It’s now been nearly a year since the FDA officially declared a nationwide shortage of Adderall. For many people with ADHD, it’s been a year of getting turned away by frustrated pharmacists, falling behind at work and school, and struggling through the return of debilitating symptoms. In August, one Charlotte-area therapist estimated that 30% of her clients were impacted by medication shortages.
While Adderall is more readily available than it once was, access to stimulant medication remains unpredictable and inconsistent. October is ADHD Awareness Month, and it’s time to talk about the struggles that come with this misunderstood diagnosis.
If you’ve been impacted by the shortage of Adderall and other stimulant medications, here are some tips for persevering.
If you take Adderall and are having trouble filling your prescription, one step you can take is to talk to your doctor about alternative medications. In some cases, they may be able to prescribe you a similar stimulant, like Ritalin or Vyvanse, until your regular medication is available again. A generic version of Vyvanse was recently approved and can cost as little as $30 with insurance. Your prescriber may also be able to write a prescription for an alternative dosage of Adderall, as some dosages are in shorter supply than others.
Another option you may have is using a compounding pharmacy. Unlike typical pharmacies that receive shipments from drug manufacturers, compounding pharmacies have the ability to create medications in-house. While compounding pharmacies may be subject to ingredient shortages, you may be able to get a chemical equivalent of your medication compounded for you at this type of pharmacy.
If neither of the above solutions work for you, there are also non-stimulant options for treating ADHD. Medications like Strattera and Wellbutrin can treat ADHD symptoms and are not impacted by the Adderall shortage. This solution may not be ideal, but discussing the pros and cons with your doctor can help you make an informed decision.
Coping Without Medication
If you’ve worked with your doctor but are unable to access your prescribed medication, there are still steps you can take to manage your symptoms and safeguard your mental health. Here are some tips:
1. Ask for accommodations at work or school.
People diagnosed with ADHD may benefit from certain accommodations at work or school, such as additional time for assignments and tests, permission to record lectures, reduced distractions in the workspace, and regular breaks to recharge focus. These accommodations aim to put those with ADHD on an equal playing field and set them up for success. Provide teachers, professors, bosses, and human resources staff with information about your diagnosis and specific challenges. Most are willing to make appropriate accommodations, especially given the extenuating circumstances of the medication shortage.
2. Focus on overall health and wellness.
Without medication, the challenges that come with ADHD can make it harder to stick to regular exercise, cook nutritious meals, get good sleep, and maintain other pillars of wellness. However, making small, sustainable efforts to care for your physical and mental health can provide benefits and help compensate in the absence of medication.
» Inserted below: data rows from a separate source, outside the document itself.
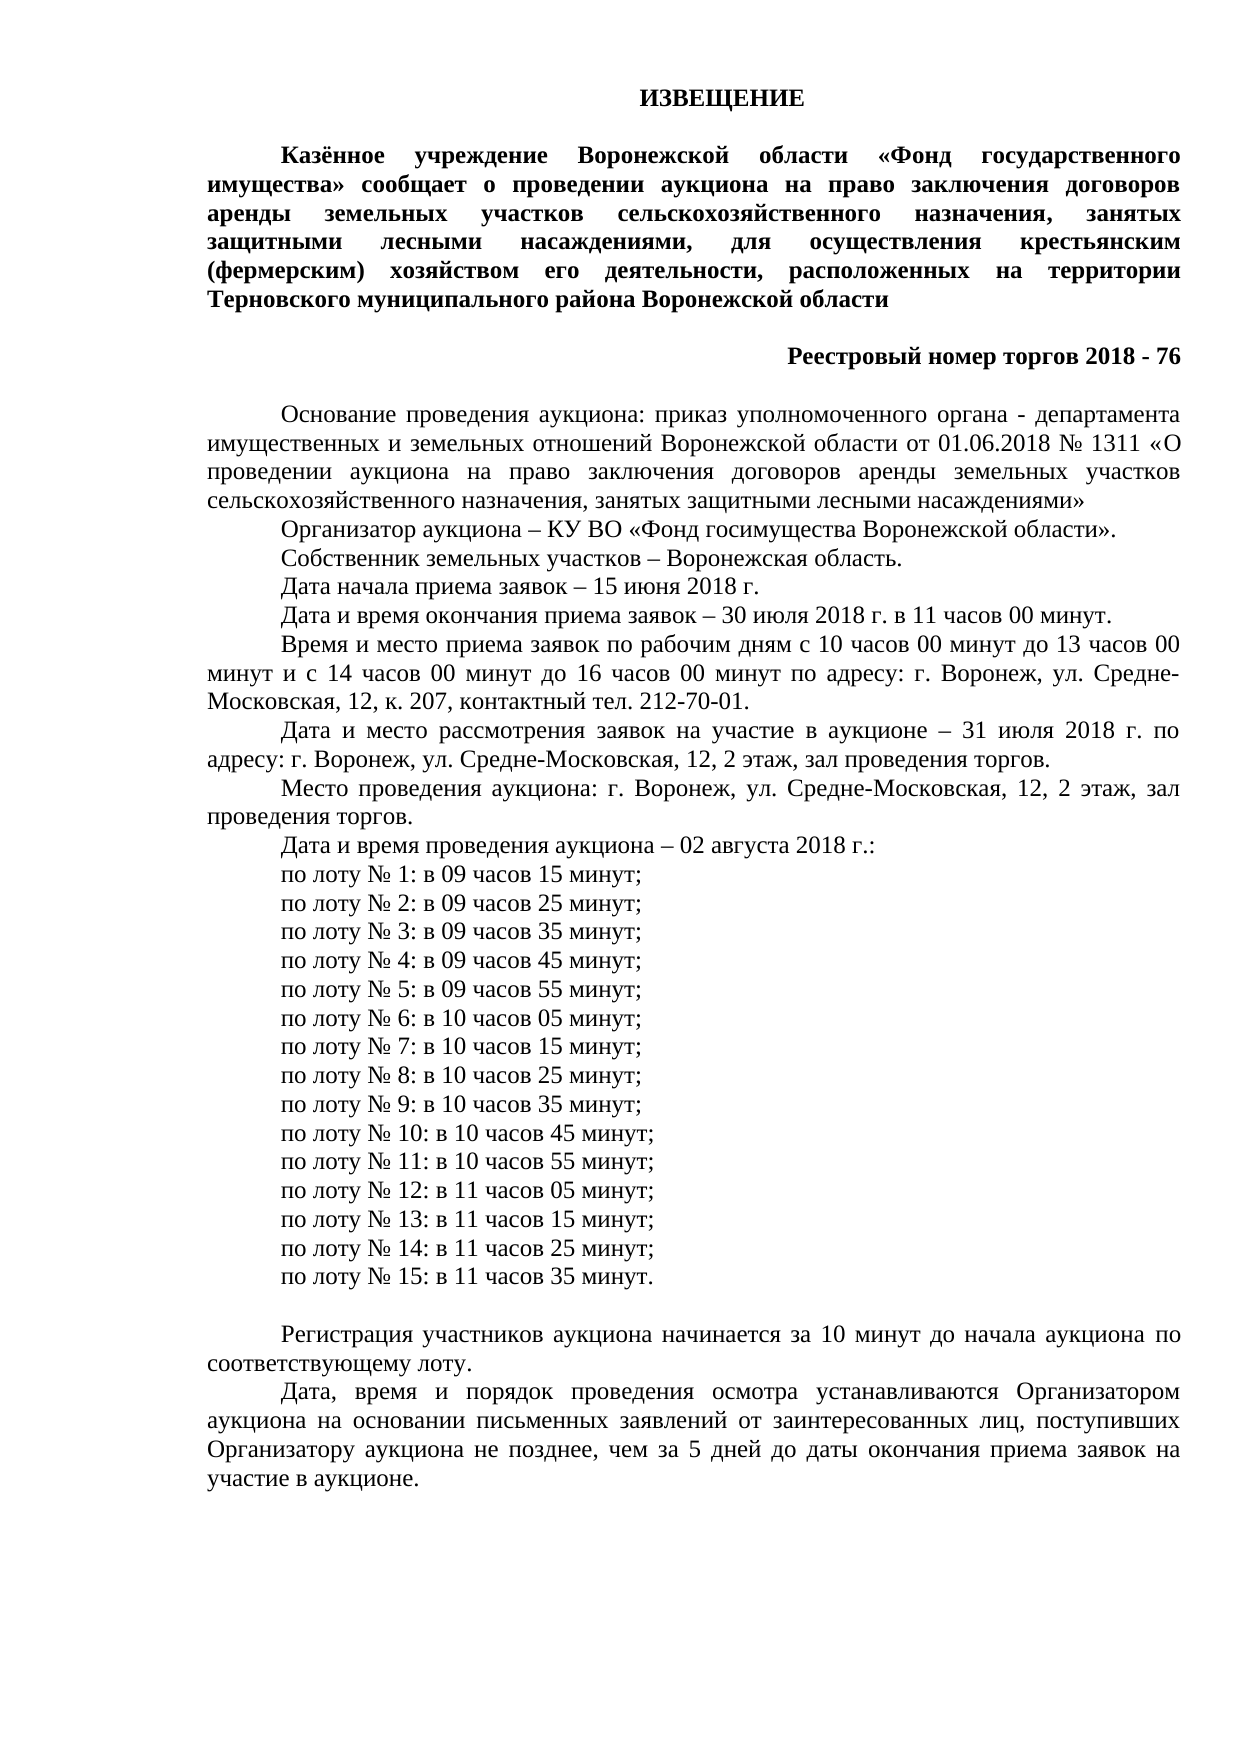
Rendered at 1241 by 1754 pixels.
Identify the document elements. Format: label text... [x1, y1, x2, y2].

text по лоту № 10: в 10 часов 45 минут; [207, 1118, 1181, 1146]
text по лоту № 11: в 10 часов 55 минут; [207, 1146, 1181, 1175]
text Регистрация участников аукциона начинается за 10 минут до начала аукциона по соответствующему лоту. [207, 1319, 1181, 1376]
subtitle ИЗВЕЩЕНИЕ [207, 83, 1181, 111]
text по лоту № 5: в 09 часов 55 минут; [207, 974, 1181, 1003]
text по лоту № 2: в 09 часов 25 минут; [207, 888, 1181, 916]
text по лоту № 6: в 10 часов 05 минут; [207, 1003, 1181, 1031]
text Реестровый номер торгов 2018 - 76 [207, 341, 1181, 370]
text по лоту № 12: в 11 часов 05 минут; [207, 1175, 1181, 1204]
text по лоту № 9: в 10 часов 35 минут; [207, 1089, 1181, 1118]
text по лоту № 1: в 09 часов 15 минут; [207, 859, 1181, 888]
text по лоту № 15: в 11 часов 35 минут. [207, 1261, 1181, 1290]
text Дата и время проведения аукциона – 02 августа 2018 г.: [207, 830, 1181, 859]
text по лоту № 8: в 10 часов 25 минут; [207, 1060, 1181, 1089]
text по лоту № 7: в 10 часов 15 минут; [207, 1031, 1181, 1060]
text Дата начала приема заявок – 15 июня 2018 г. [207, 571, 1181, 600]
text Основание проведения аукциона: приказ уполномоченного органа - департамента имущественных и земельных отношений Воронежской области от 01.06.2018 № 1311 «О проведении аукциона на право заключения договоров аренды земельных участков сельскохозяйственного назначения, занятых защитными лесными насаждениями» [207, 399, 1181, 514]
text Казённое учреждение Воронежской области «Фонд государственного имущества» сообщает о проведении аукциона на право заключения договоров аренды земельных участков сельскохозяйственного назначения, занятых защитными лесными насаждениями, для осуществления крестьянским (фермерским) хозяйством его деятельности, расположенных на территории Терновского муниципального района Воронежской области [207, 140, 1181, 313]
text Время и место приема заявок по рабочим дням с 10 часов 00 минут до 13 часов 00 минут и с 14 часов 00 минут до 16 часов 00 минут по адресу: г. Воронеж, ул. Средне-Московская, 12, к. 207, контактный тел. 212-70-01. [207, 629, 1181, 715]
text Дата и место рассмотрения заявок на участие в аукционе – 31 июля 2018 г. по адресу: г. Воронеж, ул. Средне-Московская, 12, 2 этаж, зал проведения торгов. [207, 715, 1181, 773]
text Организатор аукциона – КУ ВО «Фонд госимущества Воронежской области». [207, 514, 1181, 543]
text Дата и время окончания приема заявок – 30 июля 2018 г. в 11 часов 00 минут. [207, 600, 1181, 629]
text по лоту № 3: в 09 часов 35 минут; [207, 916, 1181, 945]
text Место проведения аукциона: г. Воронеж, ул. Средне-Московская, 12, 2 этаж, зал проведения торгов. [207, 773, 1181, 830]
text по лоту № 13: в 11 часов 15 минут; [207, 1204, 1181, 1233]
text по лоту № 4: в 09 часов 45 минут; [207, 945, 1181, 974]
text Собственник земельных участков – Воронежская область. [207, 543, 1181, 571]
text Дата, время и порядок проведения осмотра устанавливаются Организатором аукциона на основании письменных заявлений от заинтересованных лиц, поступивших Организатору аукциона не позднее, чем за 5 дней до даты окончания приема заявок на участие в аукционе. [207, 1376, 1181, 1491]
text по лоту № 14: в 11 часов 25 минут; [207, 1233, 1181, 1261]
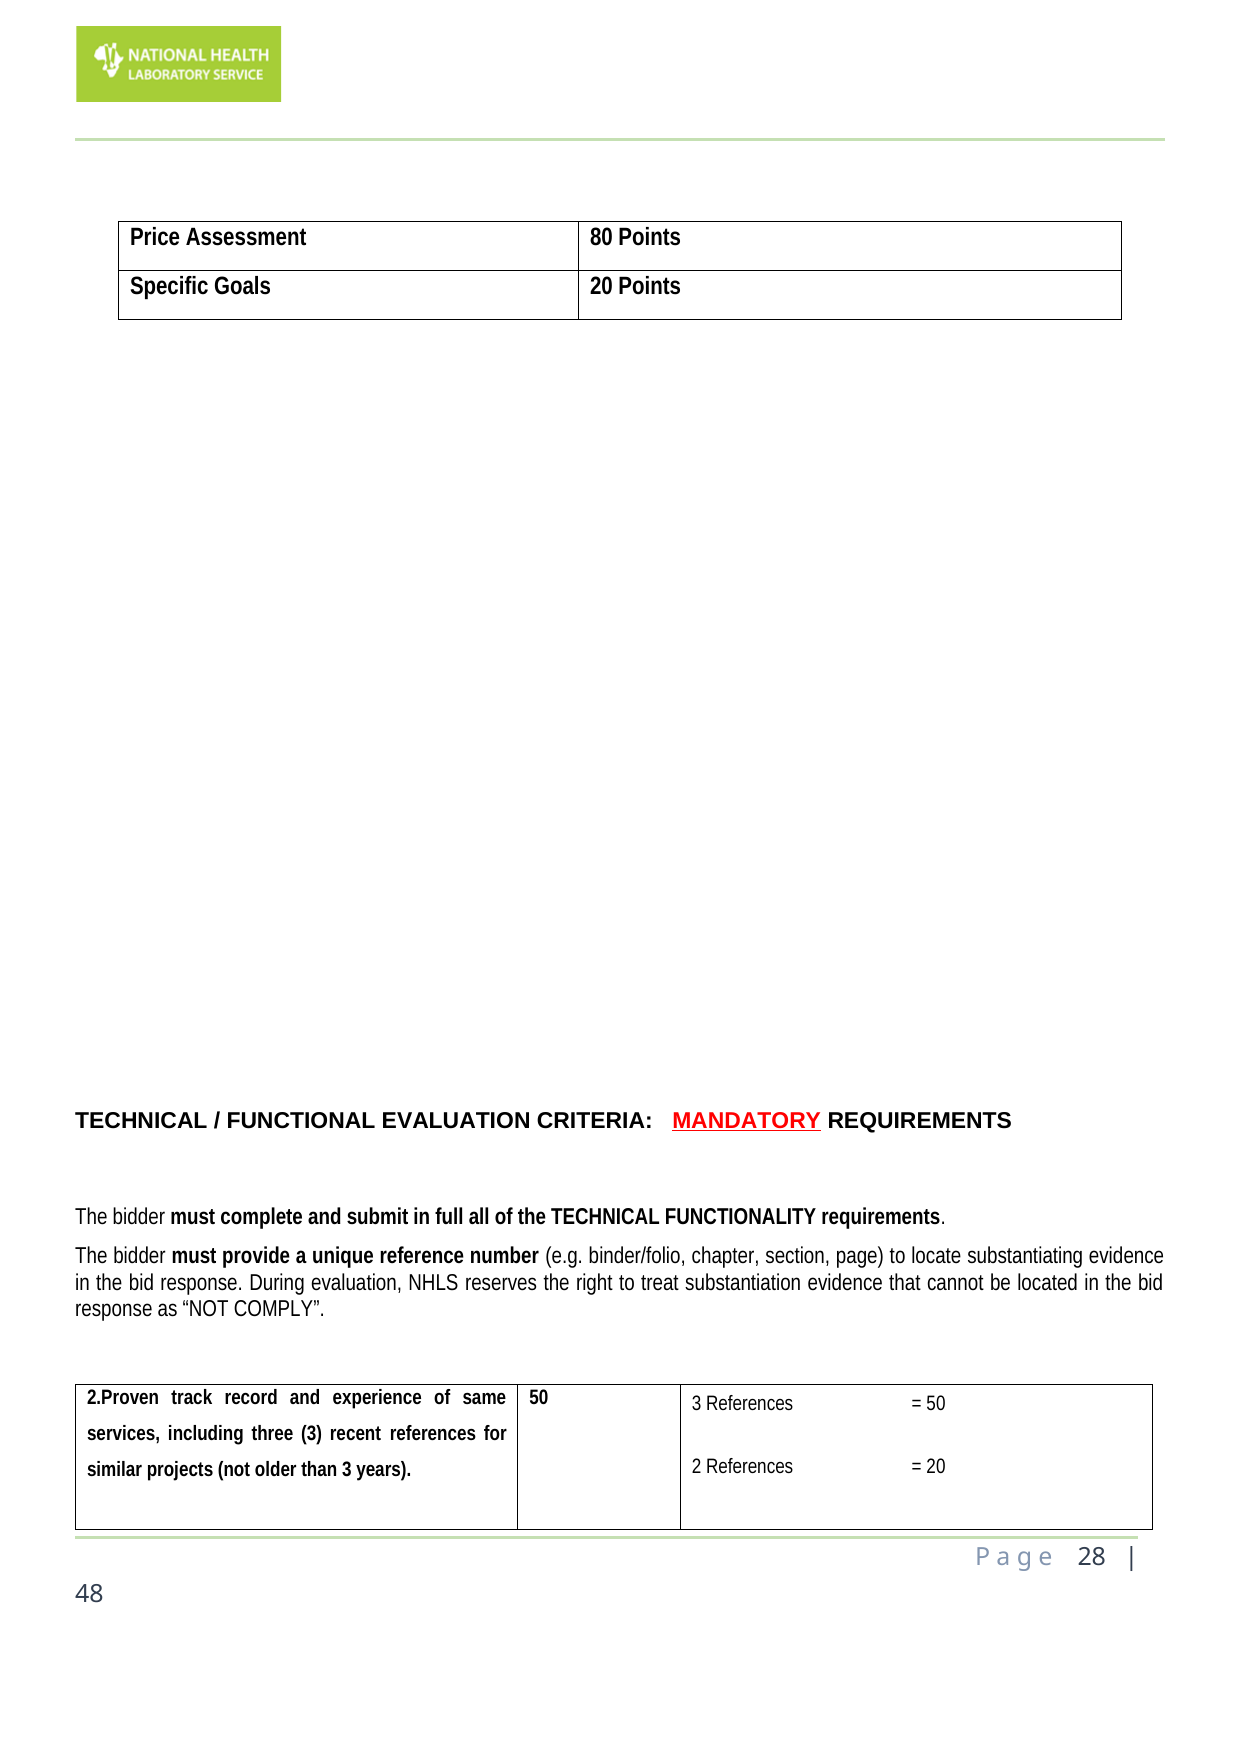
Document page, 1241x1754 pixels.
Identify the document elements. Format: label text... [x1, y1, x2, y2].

table_cell Specific Goals [119, 271, 578, 319]
table_cell 20 Points [579, 271, 1121, 319]
picture [75, 26, 282, 102]
table_header Price Assessment [119, 222, 578, 270]
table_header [76, 1385, 517, 1529]
text The bidder must complete and submit in full all of the TECHNICAL FUNCTIONALITY requirements. [75, 1203, 1180, 1229]
text TECHNICAL / FUNCTIONAL EVALUATION CRITERIA: MANDATORY REQUIREMENTS [75, 1107, 1165, 1133]
table_header 80 Points [579, 222, 1121, 270]
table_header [681, 1385, 1152, 1529]
table_header 50 [518, 1385, 680, 1529]
text The bidder must provide a unique reference number (e.g. binder/folio, chapter, section, page) to locate substantiating evidence in the bid response. During evaluation, NHLS reserves the right to treat substantiation evidence that cannot be located in the bid response as “NOT COMPLY”. [75, 1242, 1165, 1321]
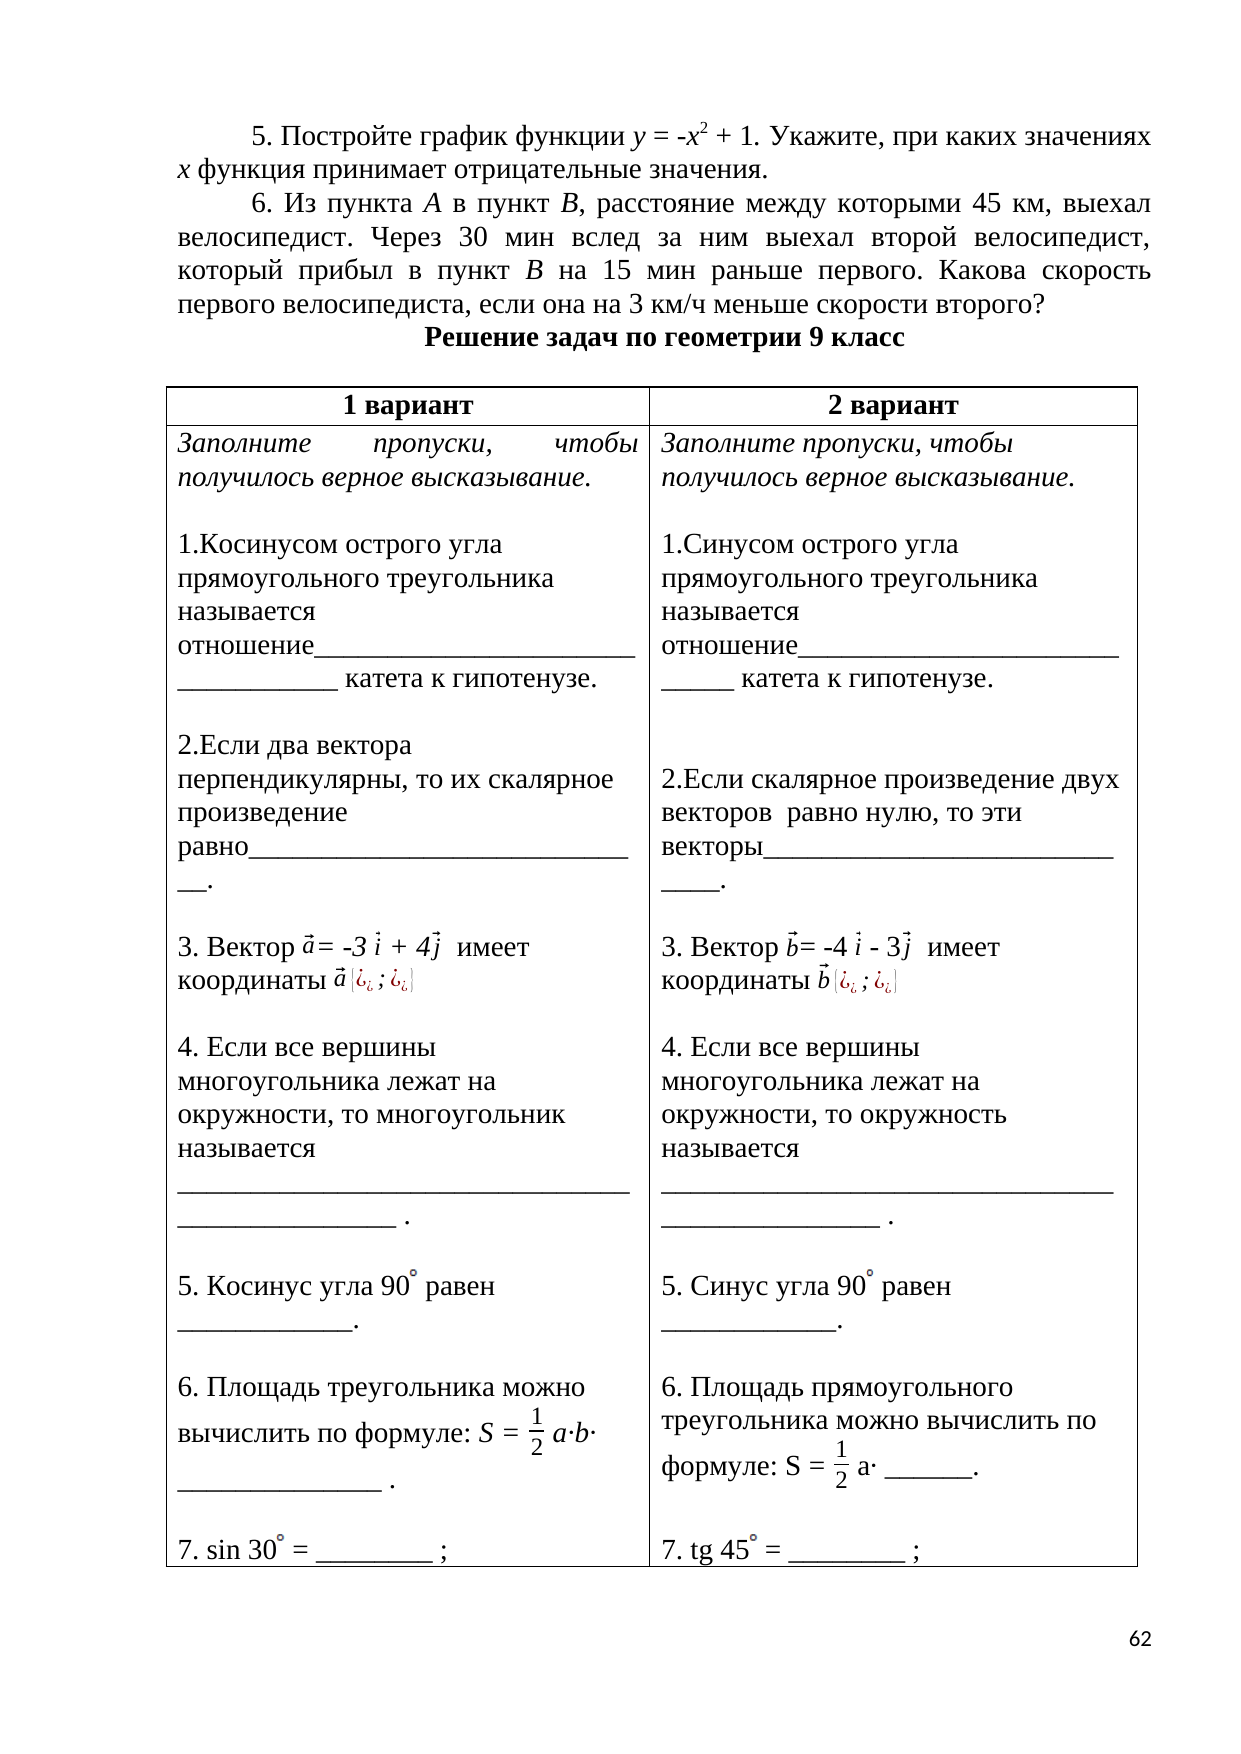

Strategies like taking a short daily walk, preparing simple nutritious snacks and meals, and consistently aiming for 7-9 hours of sleep can support your overall well-being and lessen the intensity of ADHD symptoms. Working with a trained therapist or counselor can also be an effective way to develop an action plan for temporarily managing without medication.
While difficult without medication, making small efforts adds up, so be compassionate with yourself and do what you can.
3. Go easy on yourself.
What you’re going through right now is incredibly difficult. When ADHD goes unmedicated, it often leads to reduced productivity, disorganization, mood swings, and problems managing daily responsibilities. Your struggles and needs are real.
During this medication shortage, it’s essential to adjust your mindset and expectations of yourself. Let go of rigid schedules and ideals of productivity. Celebrate small wins, take breaks as needed, and understand that your brain will function differently without medication. Thriving with unmedicated ADHD takes tremendous effort—appreciate yourself for persevering in less-than-ideal circumstances.
ADHD Awareness Month: Fighting the Stigma Around ADHD and Medication
For many with ADHD, this year has been a painful reminder of the stigma still surrounding this diagnosis.
Although the need for medication is often dismissed or criticized, study after study has shown stimulant medication leads to better outcomes for those with ADHD. In fact, people with ADHD who take medication are statistically less likely to struggle with substance use, suffer from mood disorders, or get into car accidents than their unmedicated peers. Access to medication can be life-changing.
The Adderall shortage highlights the continued need to destigmatize ADHD and ensure access to care. If you or a loved one with ADHD is struggling due to lack of medication, please be compassionate. Reach out for support and know you aren’t alone.
Most importantly, speak to yourself with kindness and patience. Talk to yourself as you would a close friend in this situation. Check on your emotional state regularly, and don’t be afraid to lower daily goals or ask for help. What you are dealing with is not your fault. By utilizing coping strategies, leaning on your support system, and practicing self-care, you can get through this—one day at a time. Brighter days are ahead.